Mon histoire avec Entraineur Faria – Épisode 11

Al-Kettani : Mon affrontement avec Maati Bouabid

Alors, comment avez-vous réagi face à leur refus de formaliser par écrit le choix de l’entraîneur ?

– À l’approche des Jeux Méditerranéens, auxquels participaient plusieurs pays comme la France, l’Espagne, l’Italie, la Turquie, l’Égypte, l’Algérie, la Tunisie, et d’autres équipes, et en l’absence d’un entraîneur pour l’équipe nationale, le ministre Semlali m’a appelé en me disant : « Vous devez exécuter le choix du Premier ministre. » Je lui ai répondu : « Je ne conteste pas ce choix, je ne suis qu’un fonctionnaire, et je suis prêt à exécuter les ordres à condition qu’ils soient formulés par écrit. » Il m’a alors dit : « Le roi demande la date d’arrivée de l’entraîneur, et vous allez vous retrouver dans des ennuis. » C’est alors que j’ai eu recours à une méthode administrative que j’avais déjà utilisée avec succès lors de mon travail à la Direction de l’Industrie au début des années 1970. Cette méthode consiste à prendre l’initiative de rappeler à l’autorité concernée les détails du dossier en question, puis à l’informer des actions que vous allez entreprendre si vous ne recevez pas d’instructions contraires. Dans ce cas, comme l’autorité concernée ne peut nier les faits présentés dans votre lettre, elle n’osera pas vous empêcher de poursuivre vos actions, vous donnant ainsi l’autorisation légale d’exécuter votre mission avec son accord écrit.
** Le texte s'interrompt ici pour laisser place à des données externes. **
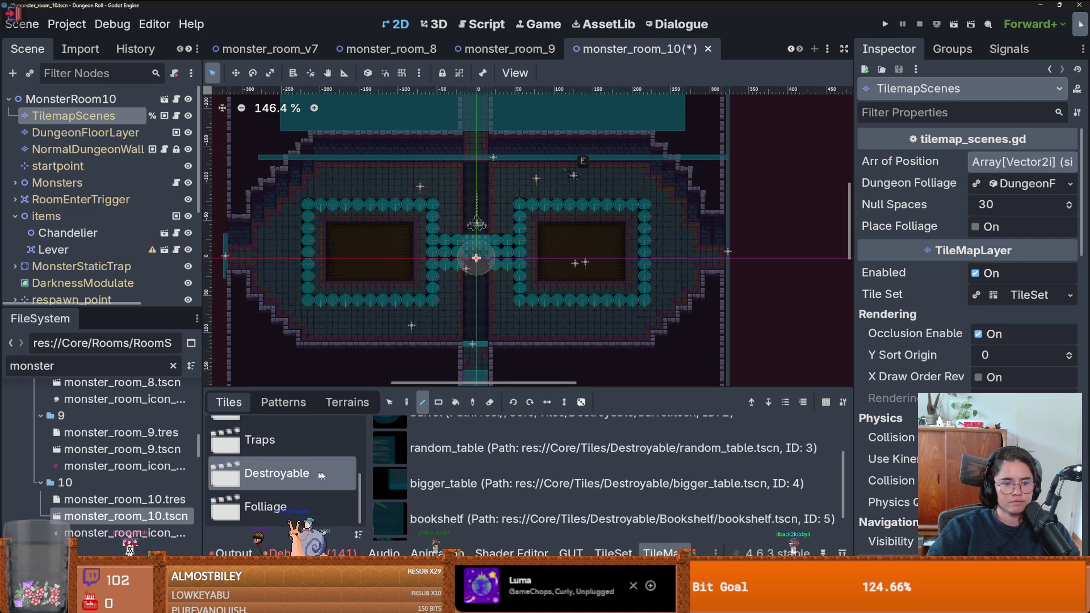
scroll(272, 454, "up", 2)
scroll(272, 454, "up", 1)
left_click(286, 464)
scroll(465, 455, "up", 2)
Avez-vous envoyé une lettre alors ?

– J’ai écrit au Premier ministre une lettre détaillée dans laquelle je lui exposais par fax les détails du dossier, notamment l’ordre royal de trouver un entraîneur brésilien très compétent, ma proposition de M. Travallini parmi les trois premiers candidats qui correspondaient à ce critère, et je lui ai rappelé son choix d’un entraîneur de niveau inférieur basé uniquement sur un salaire mensuel de 6 000 dollars. Je lui ai dit que j’exécuterais ses instructions dans les plus brefs délais, à moins qu’il n’ait une objection. De cette manière, j’ai documenté par écrit ce qui s’était passé, et les instructions du Premier ministre étaient désormais consignées par mes soins, sauf en cas d’opposition de sa part.

Quelle a été la réponse du Premier ministre ?

– Comme je m’y attendais, il n’a pas répondu. Bien sûr, Semlali m’a appelé, furieux, considérant que ces lettres constituaient un manque de respect envers la personne du Premier ministre.

Que s’est-il passé ensuite ?

– J’étais conscient que ma démarche serait perçue comme une rébellion contre l’autorité du Premier ministre, car, dans notre système traditionnel makhzénien, les instructions sont exécutées sans être discutées, même si elles sont souvent données verbalement. Je savais donc, en écrivant au Premier ministre, qu’il considérerait ma correspondance comme un défi à son autorité et une offense personnelle. Le principe de l’autorité dans notre pays est que le décideur n’assume pas la responsabilité des résultats négatifs, car le makhzen n’est jamais tenu responsable en toutes circonstances, et sa parole reste la loi suprême. Malheureusement, cette logique makhzénienne prédomine même chez les hommes d’État ayant une formation juridique, comme c’était le cas de Maati Bouabid et Abdelatif Semlali, que Dieu ait leurs âmes. Je le dis sans ambages : ce pays ne pourra pas emprunter la voie correcte tant que cette logique makhzénienne, profondément enracinée dans notre société depuis des siècles, continuera de prévaloir dans notre système exécutif sous prétexte de préserver l’autorité de l’État, même en dehors de la loi. Si le Premier ministre avait vraiment cru en la responsabilité et la reddition des comptes, il aurait dit, lorsque j’étais dans son bureau : « C’est mon choix, vous le recevrez par écrit, et il ne vous reste plus qu’à l’exécuter. » Cela, bien sûr, aurait été le cas si nous étions dans un État de droit, comme ces responsables le prétendaient.